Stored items
--
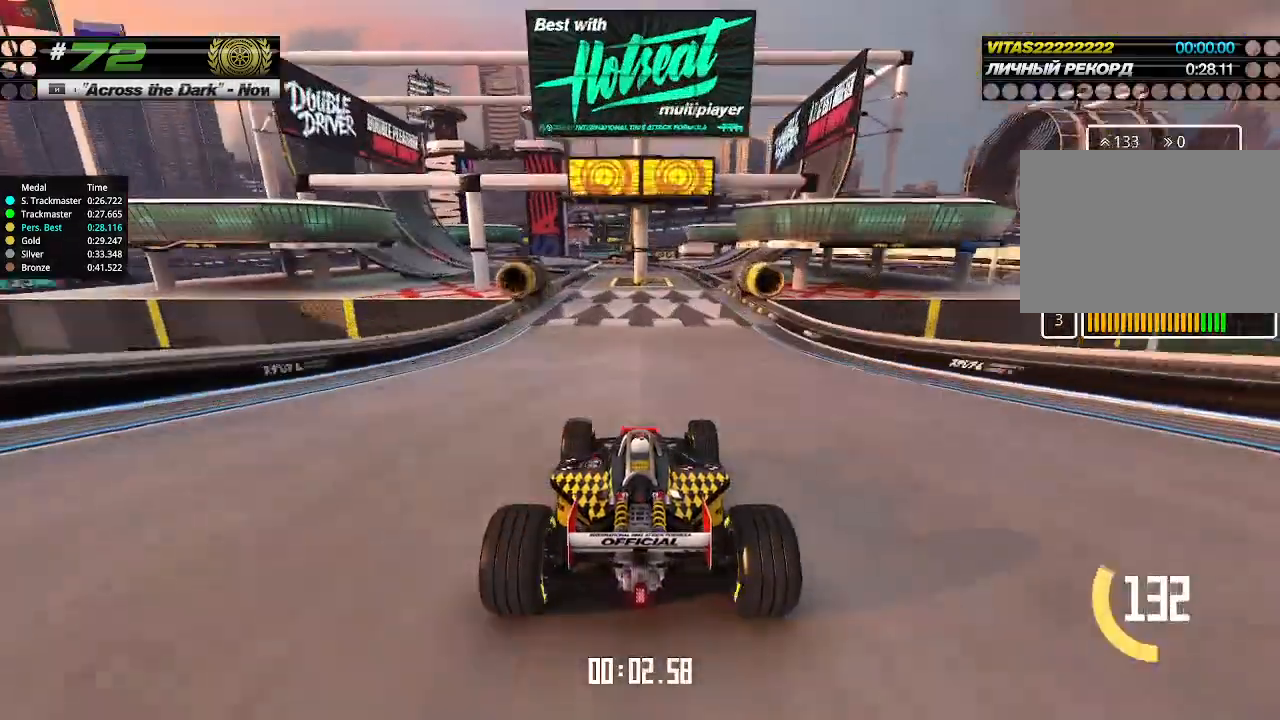
{"keys": ["up"], "events": [[66, "left", "up"]]}
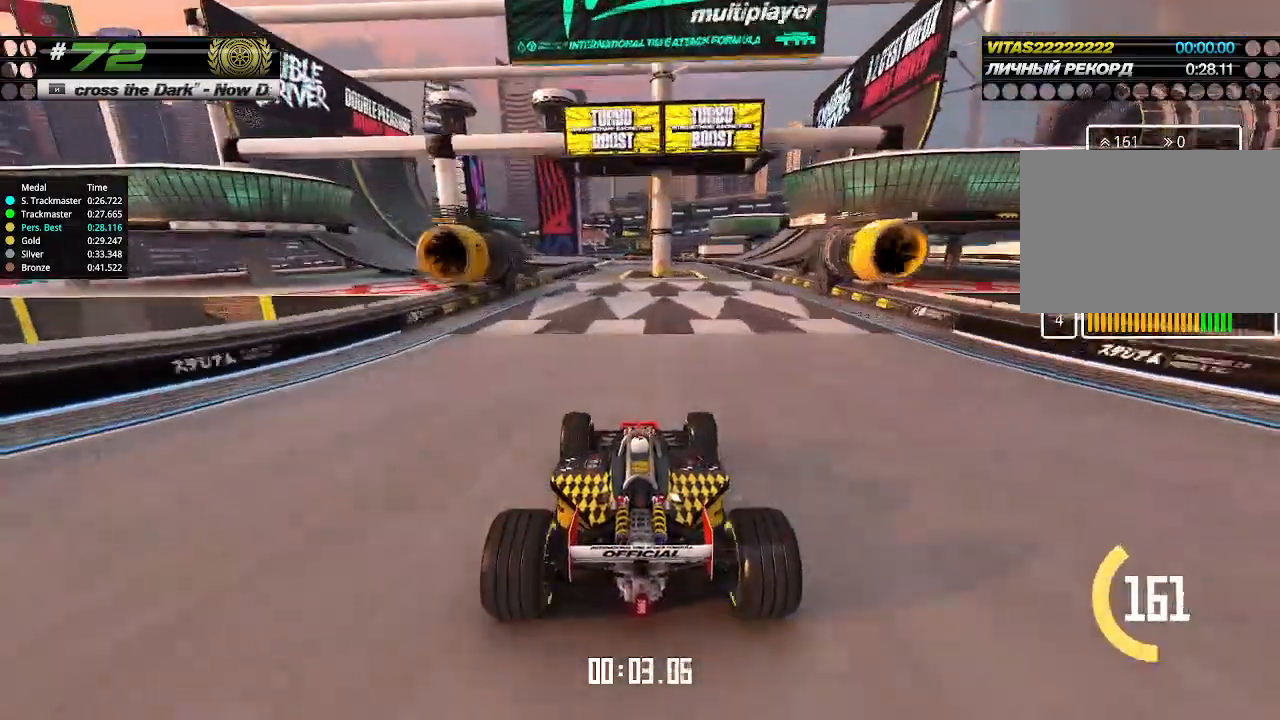
{"keys": ["left", "up"], "events": [[466, "left", "down"]]}
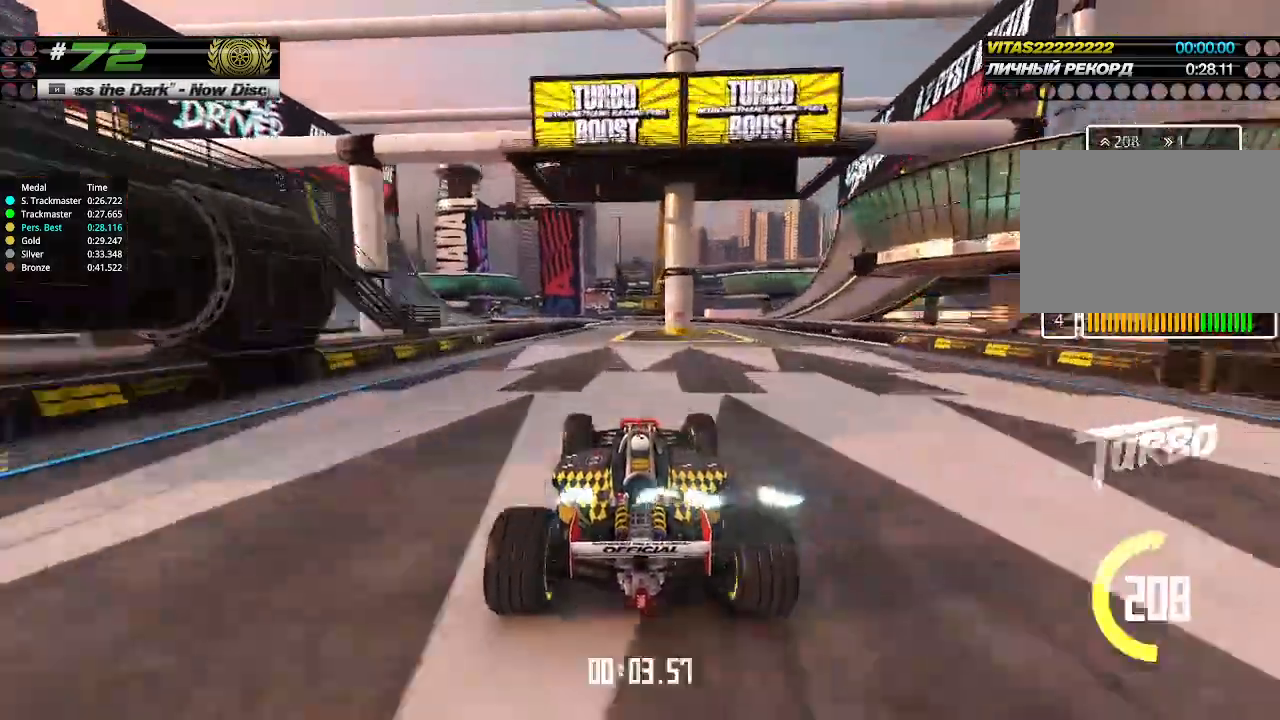
{"keys": ["up"], "events": [[33, "left", "up"], [333, "left", "down"], [433, "left", "up"]]}
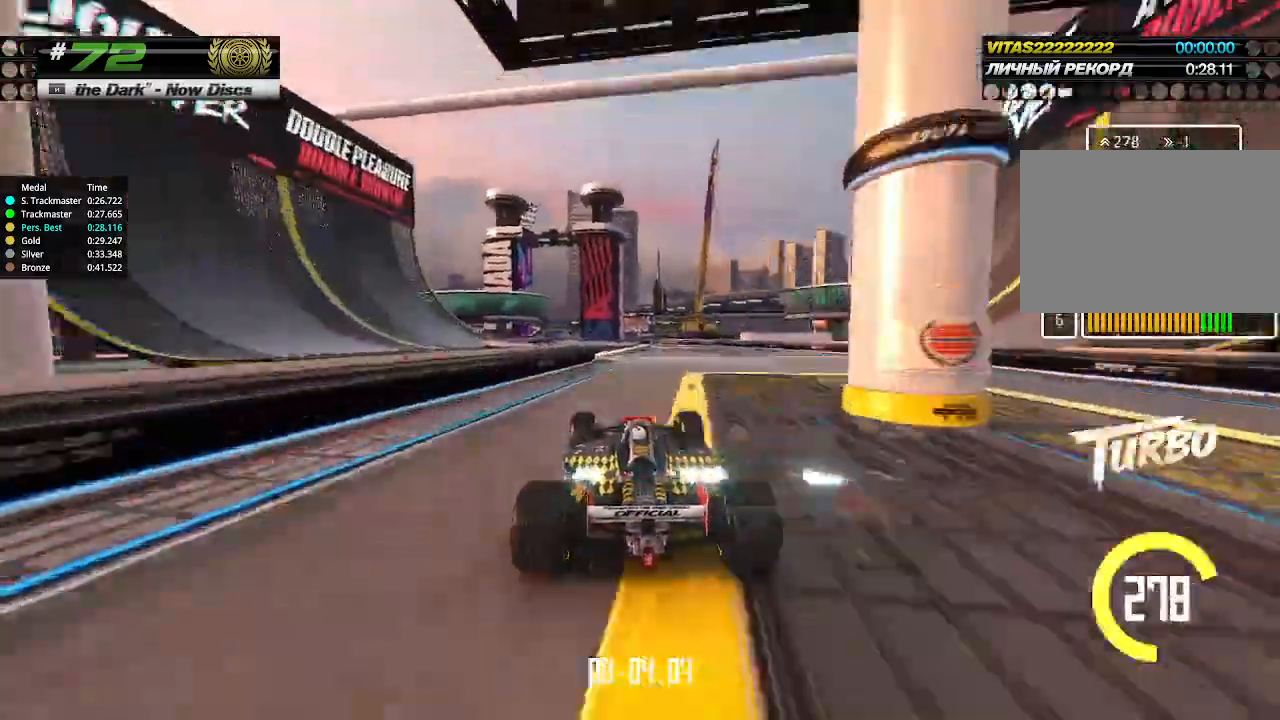
{"keys": ["left", "up"], "events": [[233, "left", "down"], [333, "left", "up"], [433, "left", "down"]]}
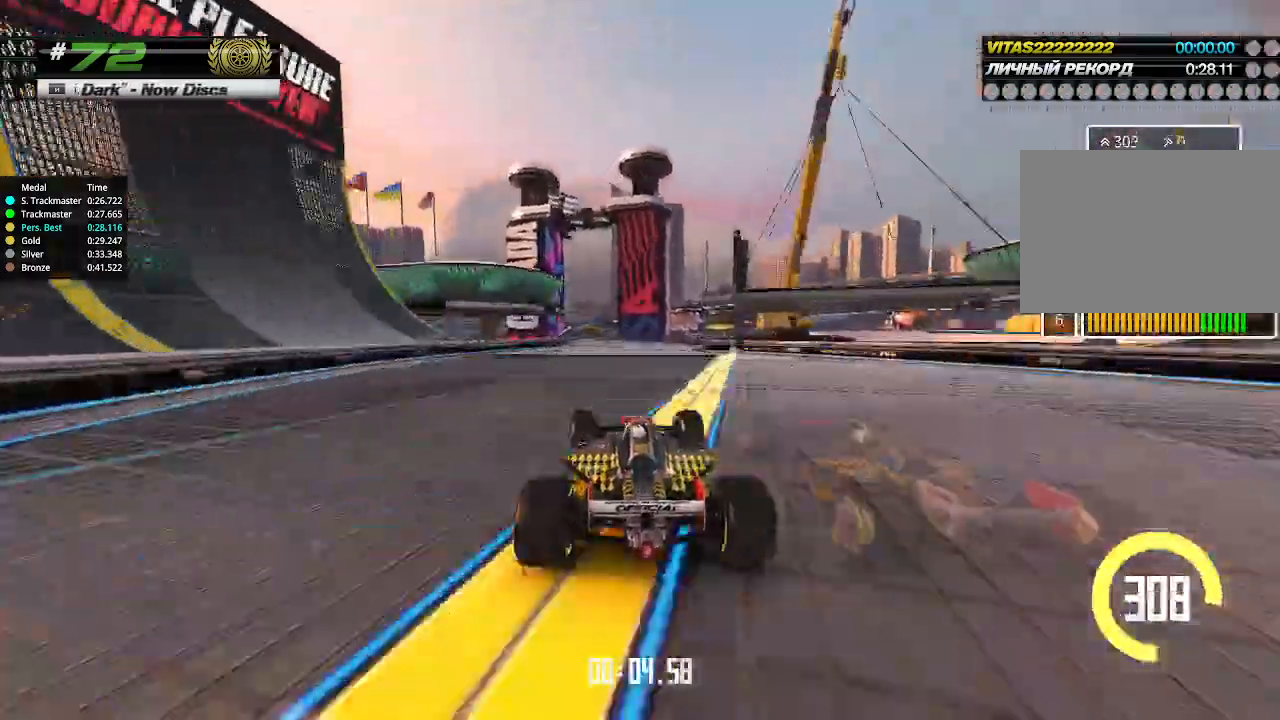
{"keys": ["up"], "events": [[33, "left", "up"], [366, "left", "down"], [433, "left", "up"]]}
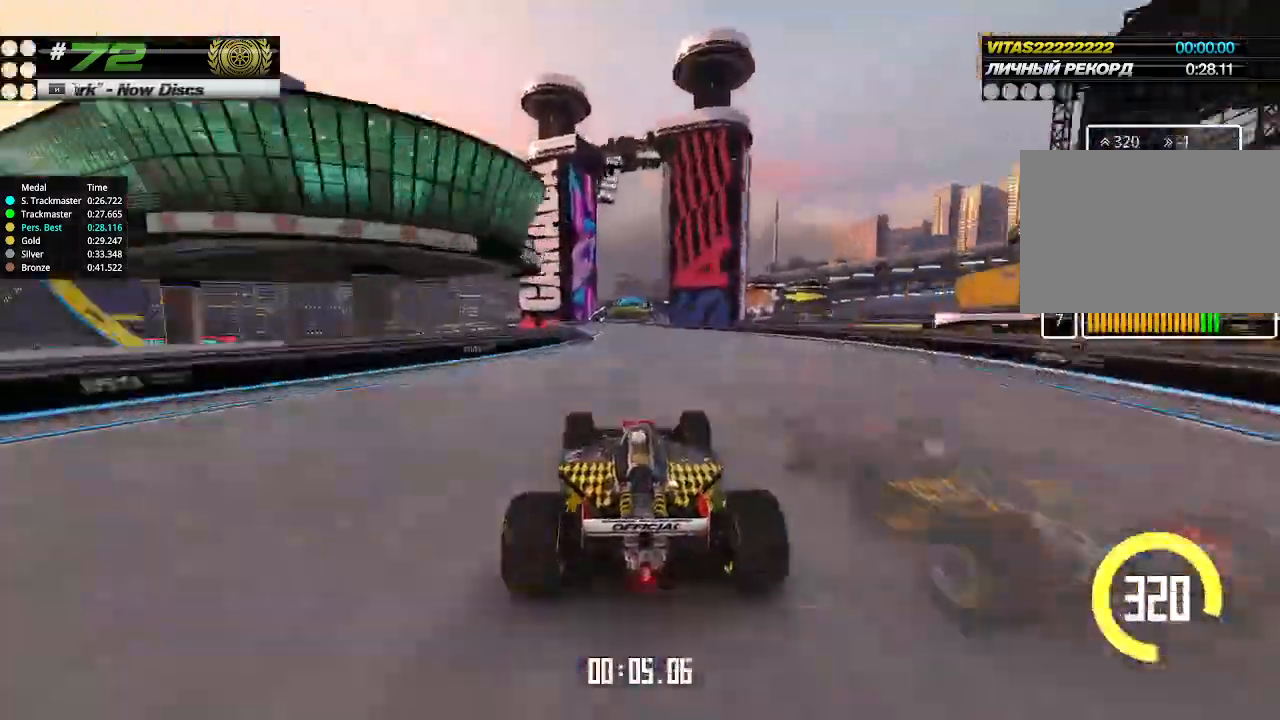
{"keys": ["up"], "events": []}
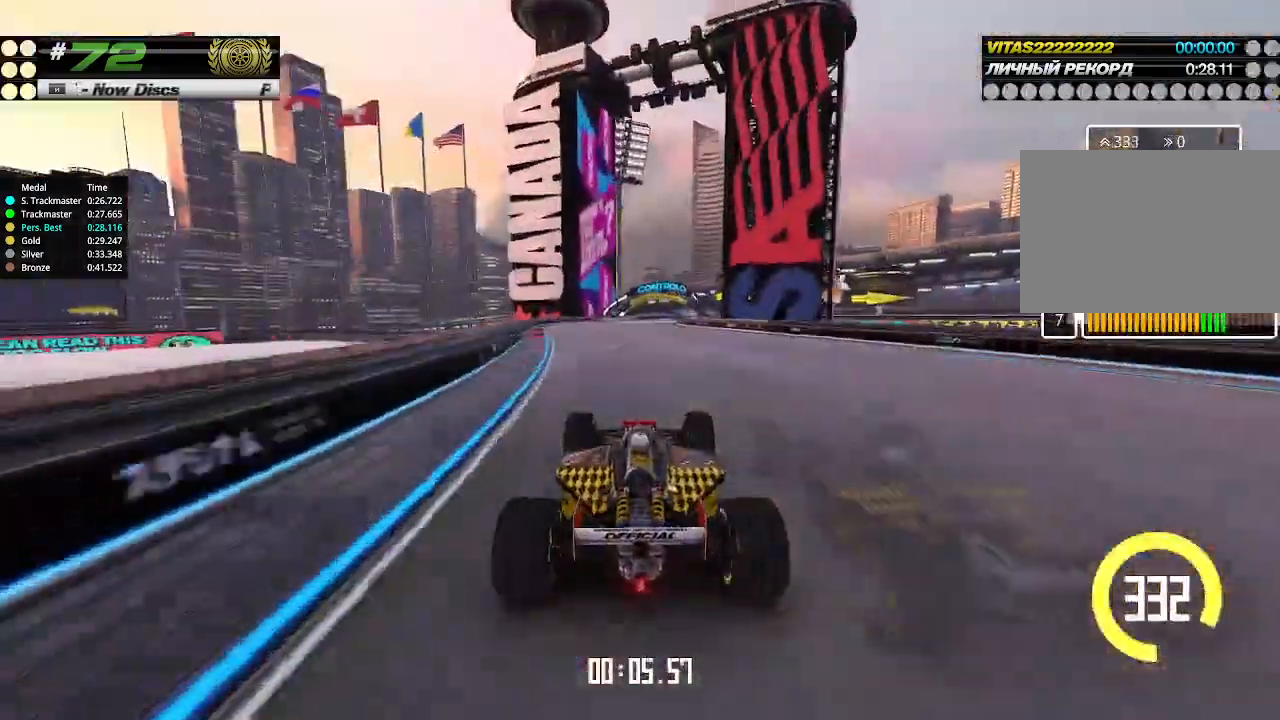
{"keys": ["up"], "events": [[266, "right", "down"], [366, "right", "up"]]}
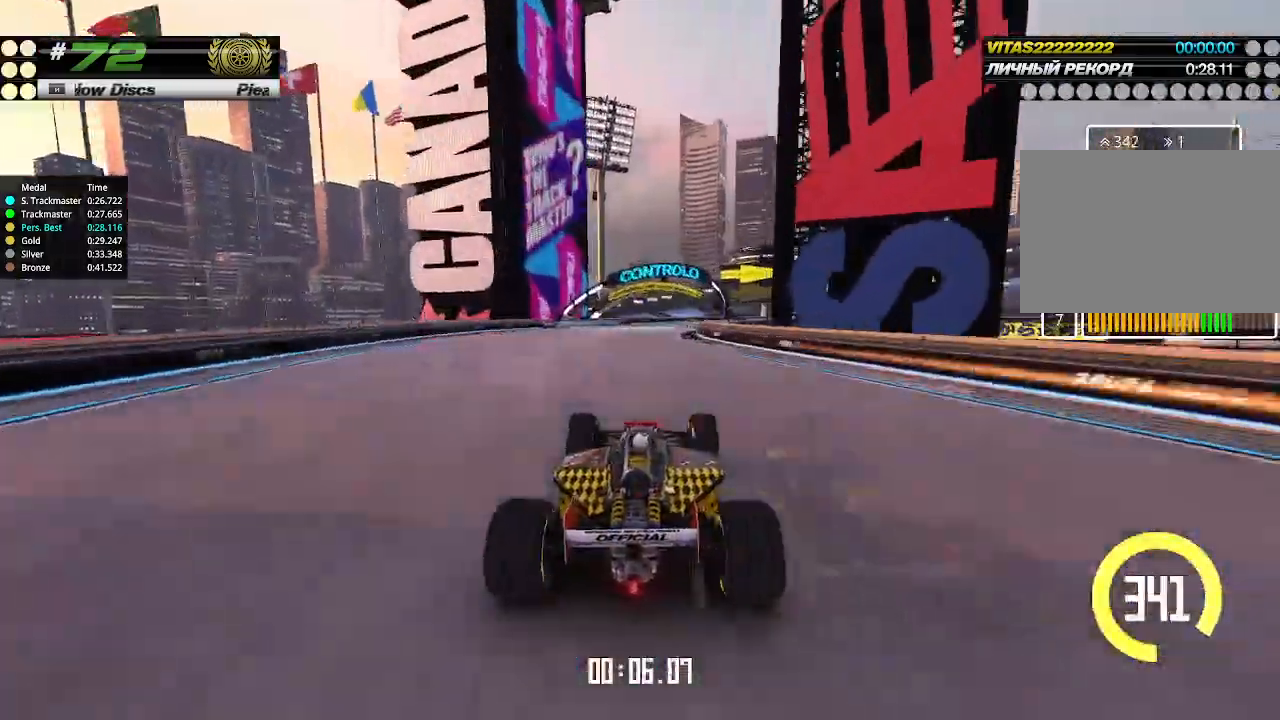
{"keys": ["right", "up"], "events": [[66, "right", "down"], [133, "right", "up"], [300, "right", "down"]]}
--
**Task instructions**
Please reproduce the entries above line by line, exactly, leaving out each image.

**Exercise output**
{"keys": ["up"], "events": [[66, "left", "up"]]}
{"keys": ["left", "up"], "events": [[466, "left", "down"]]}
{"keys": ["up"], "events": [[33, "left", "up"], [333, "left", "down"], [433, "left", "up"]]}
{"keys": ["left", "up"], "events": [[233, "left", "down"], [333, "left", "up"], [433, "left", "down"]]}
{"keys": ["up"], "events": [[33, "left", "up"], [366, "left", "down"], [433, "left", "up"]]}
{"keys": ["up"], "events": []}
{"keys": ["up"], "events": [[266, "right", "down"], [366, "right", "up"]]}
{"keys": ["right", "up"], "events": [[66, "right", "down"], [133, "right", "up"], [300, "right", "down"]]}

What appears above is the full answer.